Le Monde d'après 11 septembre est-il devenu plus chinois ?

10/09/2011 | Benjamin Gauducheau (Aujourd'hui la Chine).

Dix ans après les attaques, à Washington comme à Pékin, on analyse le 11 septembre comme un moment clé dans le jeu de pouvoir entre l'Amérique et la Chine.
Les tours jumelles sont toujours debout dans la réplique miniature de Manhattan du parc Window of the World, à Shenzhen
On l'oublie parfois, mais les conséquences des attentats du 11 septembre 2011 ne se sont pas limitées aux seuls États-Unis.
S'ils ont été l'occasion pour la première puissance mondiale de restreindre les libertés de ses citoyens et de se lancer à tous crins dans de nouvelles guerres, l'événement a également servi d'argument politique à bien d'autres pays, dont la Chine.
Au niveau de sa politique intérieure, d'abord, la Chine a largement utilisé l'argument terroriste pour mener une répression sur ses dissidents politiques, particulièrement au Xinjiang.
L'excuse terroriste
Dans cette région fortement musulmane très liée culturellement à l'Asie centrale, les revendications indépendantistes ont toujours été présentes, et Pékin ne les a jamais appréciées. Il y a dix ans, le gouvernement chinois a vite réagi au 11 septembre en accusant les militants Ouïgours de liens avec al Qaeda. Très vite, le mot "terroriste" est venu s'apposer dans le discours officiel, à celui de "séparatiste".
Pourtant, si certains de ces militants recourent parfois à des méthodes d'action violentes, la plupart des experts ne croient pas à une présence de l'organisation dans la région.
"On ne voit pas d'armement organisé et sophistiqué, et on a même pas vu de vraies attaques kamikazes documentées, ce qui est pourtant la marque de fabrique de ce genre de groupes, explique Dru Gladney, spécialiste du Xinjiang à l'universitéPomona de Californie, interrogé par ReutersJe pense qu'en général, les Ouïgours continuent à être très résistants au terrorisme violent.

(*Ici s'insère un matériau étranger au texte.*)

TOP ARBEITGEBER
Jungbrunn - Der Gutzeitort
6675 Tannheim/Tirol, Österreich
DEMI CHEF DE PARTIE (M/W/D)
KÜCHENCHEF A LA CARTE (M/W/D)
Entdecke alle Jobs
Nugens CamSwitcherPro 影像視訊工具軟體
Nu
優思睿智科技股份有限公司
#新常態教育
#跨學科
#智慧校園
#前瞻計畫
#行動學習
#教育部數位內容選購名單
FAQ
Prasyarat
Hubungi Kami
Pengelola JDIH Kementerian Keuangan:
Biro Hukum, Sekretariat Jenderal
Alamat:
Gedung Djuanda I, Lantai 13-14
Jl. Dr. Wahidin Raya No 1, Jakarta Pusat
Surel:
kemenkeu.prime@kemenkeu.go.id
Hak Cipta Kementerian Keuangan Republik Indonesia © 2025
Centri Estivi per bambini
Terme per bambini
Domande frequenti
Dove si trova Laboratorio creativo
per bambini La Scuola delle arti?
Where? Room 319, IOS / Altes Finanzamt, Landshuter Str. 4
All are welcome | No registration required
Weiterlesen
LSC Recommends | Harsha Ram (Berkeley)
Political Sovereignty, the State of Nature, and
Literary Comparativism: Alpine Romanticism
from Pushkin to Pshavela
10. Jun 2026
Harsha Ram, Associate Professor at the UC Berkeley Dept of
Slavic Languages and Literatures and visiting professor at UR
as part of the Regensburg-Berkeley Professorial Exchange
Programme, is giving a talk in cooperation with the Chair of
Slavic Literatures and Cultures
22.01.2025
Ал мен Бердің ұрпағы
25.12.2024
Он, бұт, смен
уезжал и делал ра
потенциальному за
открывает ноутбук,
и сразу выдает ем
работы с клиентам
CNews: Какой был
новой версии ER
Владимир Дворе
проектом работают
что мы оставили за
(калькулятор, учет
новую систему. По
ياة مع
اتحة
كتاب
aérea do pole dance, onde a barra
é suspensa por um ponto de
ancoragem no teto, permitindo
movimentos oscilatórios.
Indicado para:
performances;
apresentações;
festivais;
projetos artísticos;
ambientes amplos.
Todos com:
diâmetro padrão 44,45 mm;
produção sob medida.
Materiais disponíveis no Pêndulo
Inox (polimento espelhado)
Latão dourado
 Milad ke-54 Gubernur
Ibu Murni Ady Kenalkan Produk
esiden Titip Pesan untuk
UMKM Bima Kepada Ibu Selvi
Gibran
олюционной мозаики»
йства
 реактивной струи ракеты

Ils pensent que cela desservira leur cause".
Quelques Ouïgours ont bien été arrêtés par les Etats-Unis pendant la guerre d'Afghanistan qui a suivi le 11 septembre, mais, incapable de rassembler des preuves contre eux, le gouvernement américain a fini par les relâcher, en admettant qu'il ne s'agissait pas d'"ennemis combattants".
Globalement, au moins 35 000 personnes ont été condamnées pour terrorisme à travers le monde depuis les attaques du 11 septembre 2001, alors que ce nombre n'exédait pas quelques centaines par an avant cette date, selon Associated Press, qui a réalisé une étude sur la question.
Selon AP, "l'enquête a permis de constater que plus de la moitié des condamnations ont été imposées dans deux pays -la Chine et la Turquie- qui sont fréquemment accusés d'utiliser des lois antiterrorisme pour écraser la dissidence".
A noter que les États-Unis ne sont pas en reste, avec 2934 arrestations et 2568 condamnations pour ce motif dans les dix dernières années, soit huit fois plus que dans la décennie précédente. Sans compter les arrestations, détentions arbitraires et tortures désormais bien connues du camp de Guantanamo.
La montée d'un empire
Sur le plan de la politique extérieure, le 11 septembre a en quelques sortes marqué la fin de la suprématie jusqu'alors incontestée des États-Unis, en grande partie au profit de la Chine, devenue il y a un an la deuxième puissance mondiale, devant le Japon.
Avant le 11 septembre, la Chine était un acteur secondaire sur la scène internationale. En 1996, lorsqu'elle avait tenté de s'affirmer en procédant à des tirs de missiles d'essais proches de Taiwan, la Chine avait vite dû faire profil bas devant la flotte rapidement déployée par les États-Unis.
Aujourd'hui, le premier créancier de l'Oncle Sam ne le laisse plus faire la loi tout seul dans la région, et beaucoup prédisent que la Chine éclipsera bientôt totalement les États-Unis et le pouvoir qu'ils exercent encore en Asie du sud-est.
Ces dernières années, la Chine a d'ailleurs prouvé à plusieurs reprises sa suprématie régionale, comme ce fût le cas lors de la crise diplomatique provoquée il y a un an par un différend avec le Japon autour d'îlots disputés.
Pour Yuan Peng, directeur des études américaines à l'Institut chinois des relations internationales contemporaines interrogé par le Globe and Mail, le 11 septembre "a amené les États-Unis à se concentrer sur le Moyen-Orient plutôt que sur l'Asie-Pacifique, ce qui a rendu l'environnement international de la Chine moins intense que prévu, et cela a été une bonne opportunité pour la Chine".